The arrangement is especially attractive to new moms who want to keep a foot in the career world while making as much time as possible for family. Internet scams prey on moms looking for such opportunities, but legit jobs are out there. (I’m doing one right now! ?)
Certain industries are more likely to offer telecommuting opportunities to employees. Every year FlexJobs (a trustworthy website for remote job seekers) compiles a list of the top 100 companies offering telecommuting opportunities. Not surprisingly, IT and tech firms lead the pack. Even outside of the tech world, though, there are opportunities in fields like health, government, finance, customer service, sales and even education.
The U.S. Department of Agriculture is in the top 20, as is K12, a provider of online educational programs for kids. If you have a second language, a telephone interpreting firm is on the list. There are plenty of telecommuting opportunities in insurance as well.

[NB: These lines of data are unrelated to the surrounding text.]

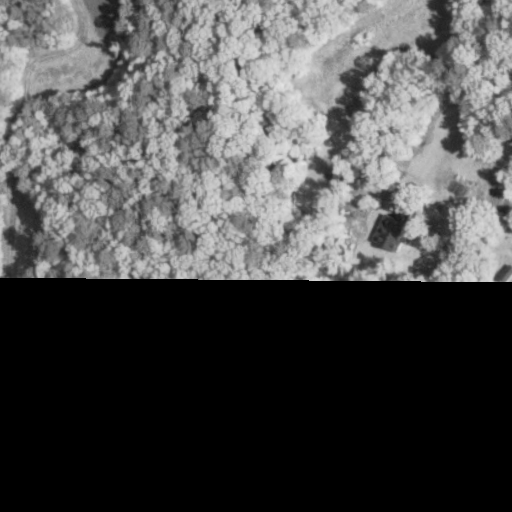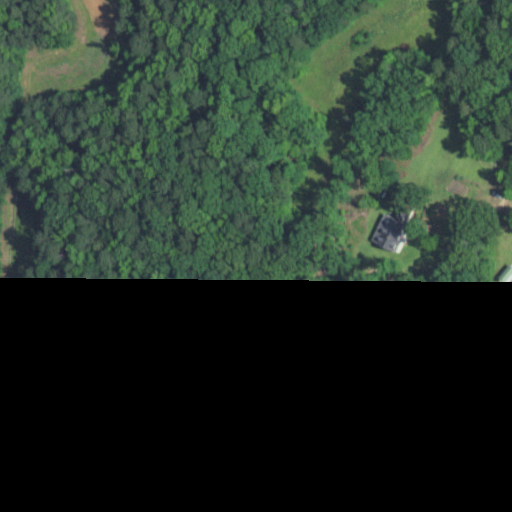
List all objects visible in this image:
building: (408, 212)
road: (363, 395)
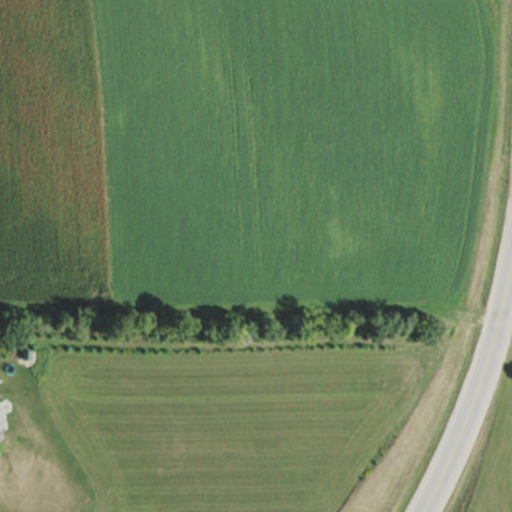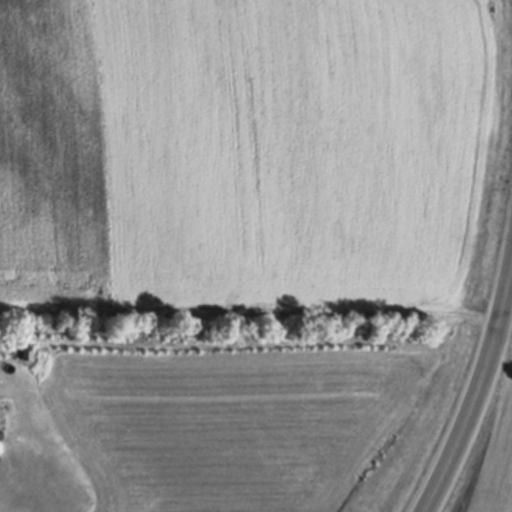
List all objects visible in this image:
road: (478, 398)
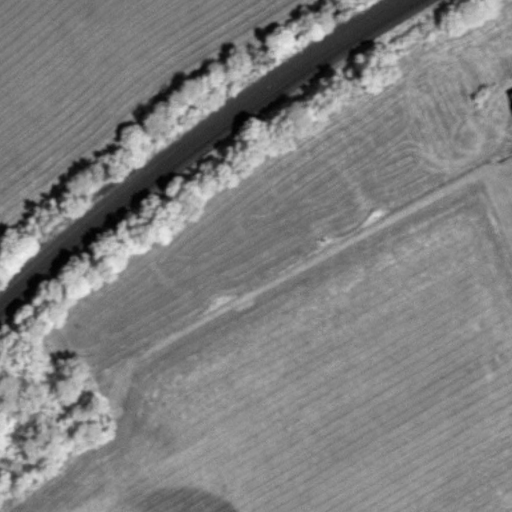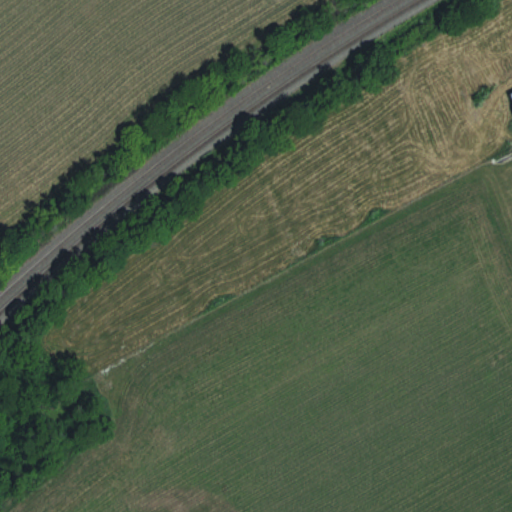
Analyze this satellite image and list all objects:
crop: (104, 68)
railway: (202, 144)
crop: (317, 386)
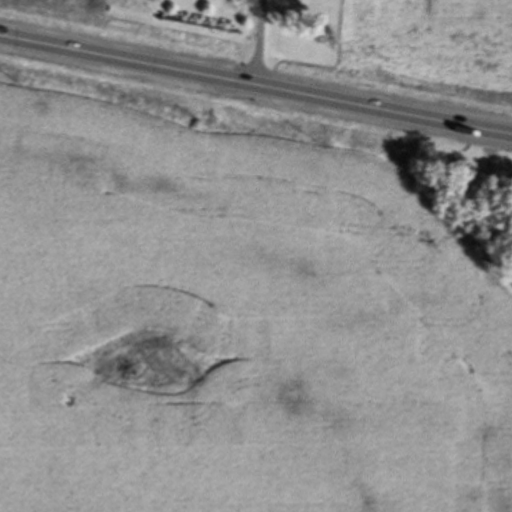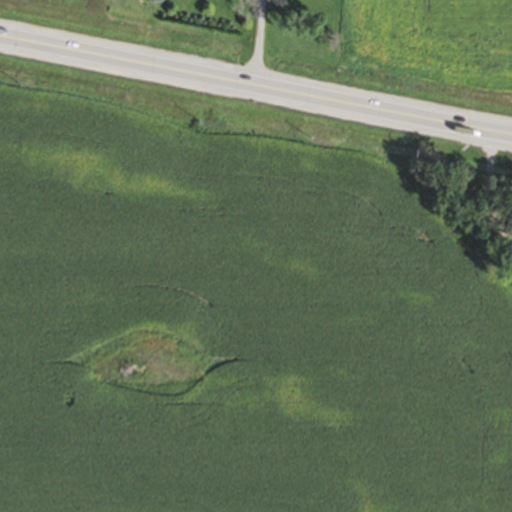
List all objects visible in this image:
park: (125, 7)
road: (254, 43)
road: (255, 86)
building: (510, 227)
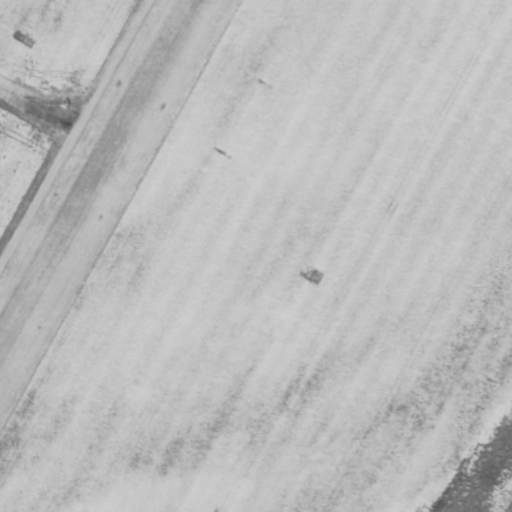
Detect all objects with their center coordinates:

If you’ve already got a job and just want to move your desk from an office tower to your spare room, the road to the home office could start with a simple conversation with your boss. According to the Harvard Business Review, parents asking to work remotely should present their argument in terms of how it would benefit the company (even if it would benefit your family even more). Explaining to your boss how eliminating a grinding commute would free you up to do more client outreach is one example of a compelling argument.
Findings from the Bureau of Labor Statistics indicate that if you’re in management, business, financial operations or a so-called professional job, you’re more likely to hear “yes” when asking for telecommuting opportunities. But if it’s a no from your boss, don’t lose hope. In more than 61 percent of U.S. families (and more than 70 percent of Canadian families) both parents are working, so the need for employee work-life balance is becoming a bigger and bigger part of corporate culture, paving the way for flexible work arrangements.
If you do find that golden opportunity for work from home, experts suggest making sure you stick to a routine, change out of your pajamas, have a professional backdrop for video calls and put a toddler-proof lock on your door. (We all remember the professor whose kid crashed his BBC interview, right?)
Like every part of parenting, working from home is all about balance.